--- Data section ---

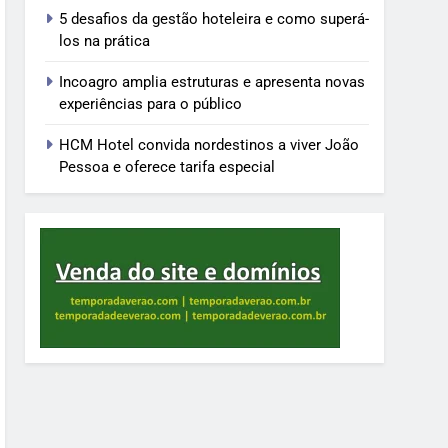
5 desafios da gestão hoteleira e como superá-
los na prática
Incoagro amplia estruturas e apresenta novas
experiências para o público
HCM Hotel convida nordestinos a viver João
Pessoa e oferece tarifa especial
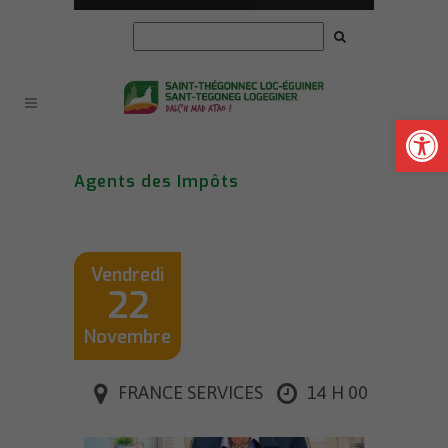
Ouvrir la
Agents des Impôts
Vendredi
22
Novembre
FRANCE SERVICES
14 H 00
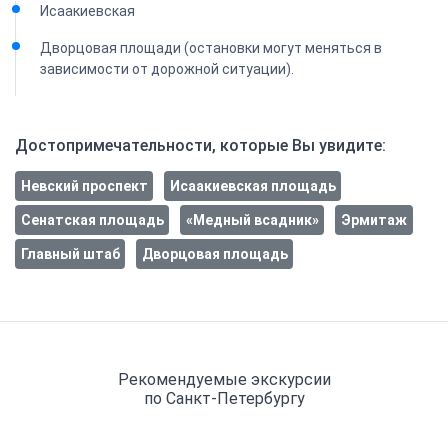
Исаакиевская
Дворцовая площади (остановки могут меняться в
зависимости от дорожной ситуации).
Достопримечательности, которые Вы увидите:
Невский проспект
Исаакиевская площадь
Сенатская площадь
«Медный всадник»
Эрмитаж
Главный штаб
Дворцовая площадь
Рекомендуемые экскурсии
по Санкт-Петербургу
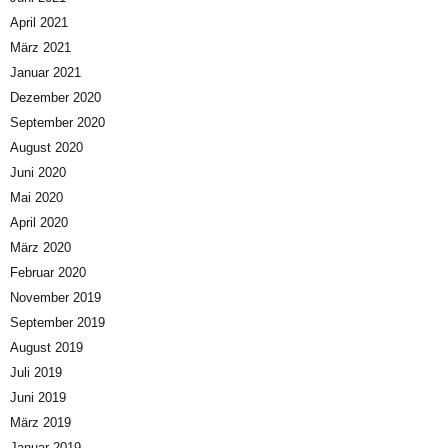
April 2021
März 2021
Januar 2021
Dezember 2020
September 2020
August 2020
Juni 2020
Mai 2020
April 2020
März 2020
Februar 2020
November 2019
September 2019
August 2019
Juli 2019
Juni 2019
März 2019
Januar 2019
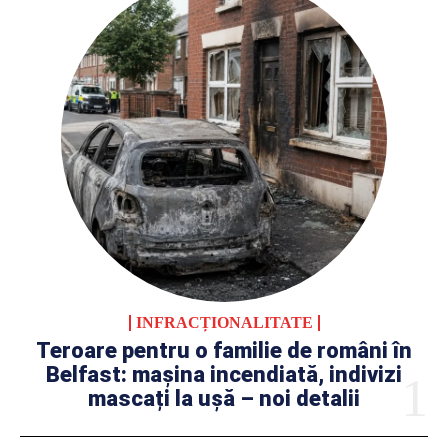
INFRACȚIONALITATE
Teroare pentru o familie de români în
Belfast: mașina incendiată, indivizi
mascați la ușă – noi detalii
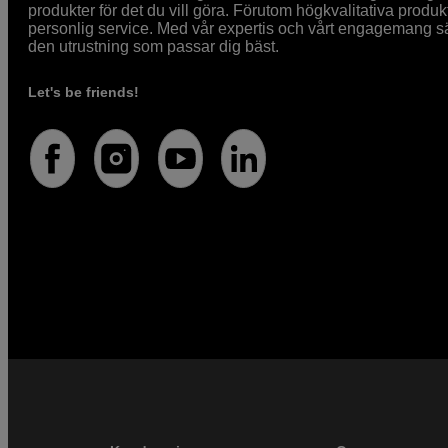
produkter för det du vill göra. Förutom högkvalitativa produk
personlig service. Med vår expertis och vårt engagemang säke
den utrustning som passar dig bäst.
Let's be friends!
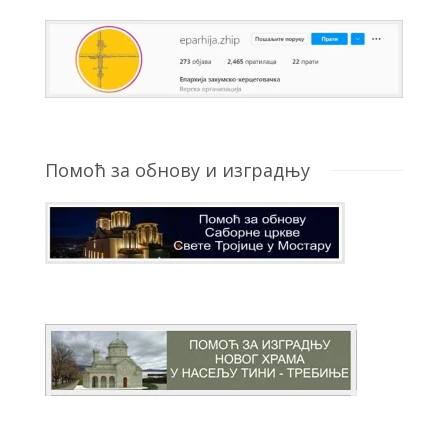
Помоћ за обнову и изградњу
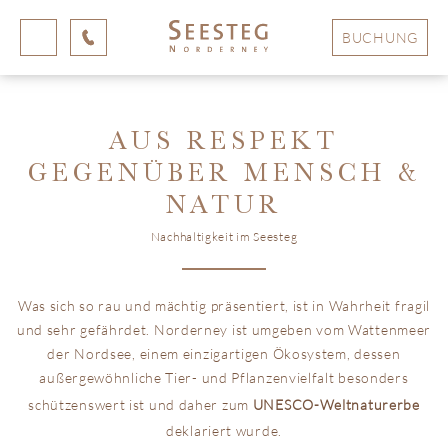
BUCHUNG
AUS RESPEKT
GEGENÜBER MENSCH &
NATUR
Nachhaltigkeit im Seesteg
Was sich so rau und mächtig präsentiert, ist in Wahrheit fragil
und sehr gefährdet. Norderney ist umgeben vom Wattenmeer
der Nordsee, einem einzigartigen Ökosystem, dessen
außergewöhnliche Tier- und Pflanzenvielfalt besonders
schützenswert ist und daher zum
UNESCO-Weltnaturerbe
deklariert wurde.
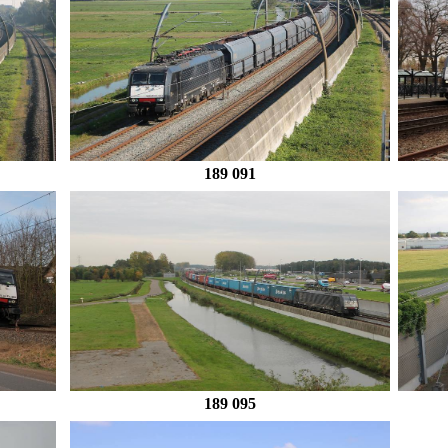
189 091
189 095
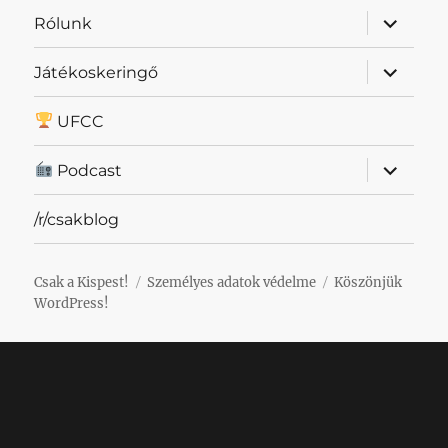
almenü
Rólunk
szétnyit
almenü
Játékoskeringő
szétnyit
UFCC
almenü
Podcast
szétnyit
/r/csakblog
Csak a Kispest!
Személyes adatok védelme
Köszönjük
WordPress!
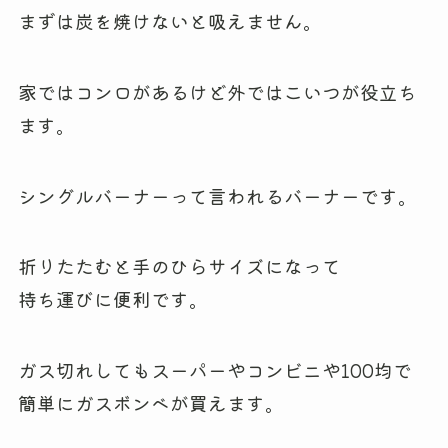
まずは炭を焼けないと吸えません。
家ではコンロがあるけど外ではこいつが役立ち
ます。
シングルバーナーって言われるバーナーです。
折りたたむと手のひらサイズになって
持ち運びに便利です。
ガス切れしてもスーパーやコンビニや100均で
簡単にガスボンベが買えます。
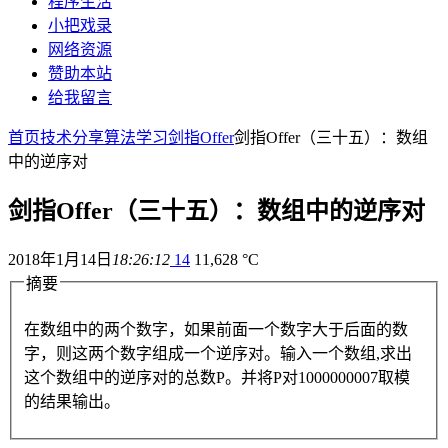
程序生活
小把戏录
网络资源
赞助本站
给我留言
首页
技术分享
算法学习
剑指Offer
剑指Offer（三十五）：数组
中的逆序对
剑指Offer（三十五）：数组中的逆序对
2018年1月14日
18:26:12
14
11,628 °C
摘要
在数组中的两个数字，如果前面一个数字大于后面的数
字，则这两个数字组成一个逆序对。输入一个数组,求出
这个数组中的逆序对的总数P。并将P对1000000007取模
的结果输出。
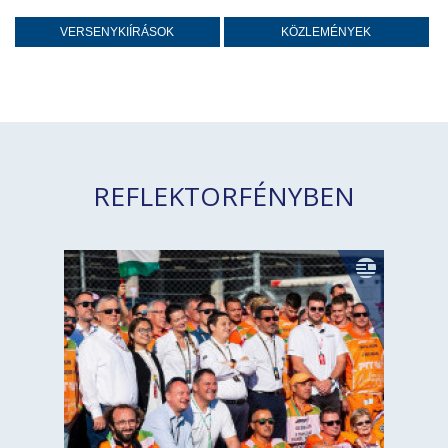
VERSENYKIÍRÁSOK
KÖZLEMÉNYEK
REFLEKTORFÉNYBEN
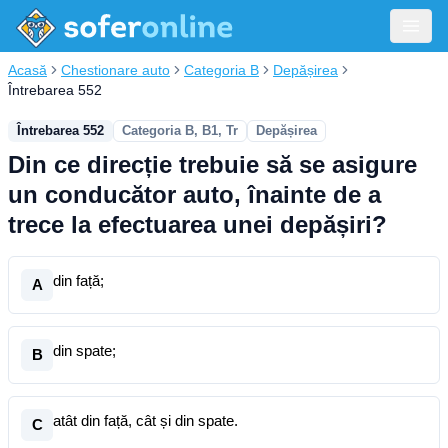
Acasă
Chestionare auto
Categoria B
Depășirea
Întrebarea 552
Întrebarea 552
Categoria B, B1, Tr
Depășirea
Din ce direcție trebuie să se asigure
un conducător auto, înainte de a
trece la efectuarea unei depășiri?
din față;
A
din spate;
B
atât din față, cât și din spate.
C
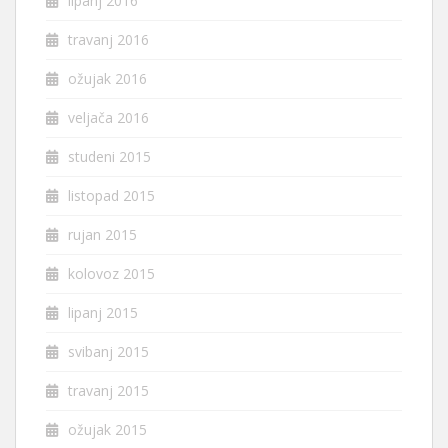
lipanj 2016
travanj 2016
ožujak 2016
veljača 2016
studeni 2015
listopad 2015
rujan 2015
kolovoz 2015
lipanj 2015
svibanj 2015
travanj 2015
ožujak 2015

---

> [Exercise prompt]: Look through the records and count each line that holds "spate". Write only the total.

> [Answer for the task]: 2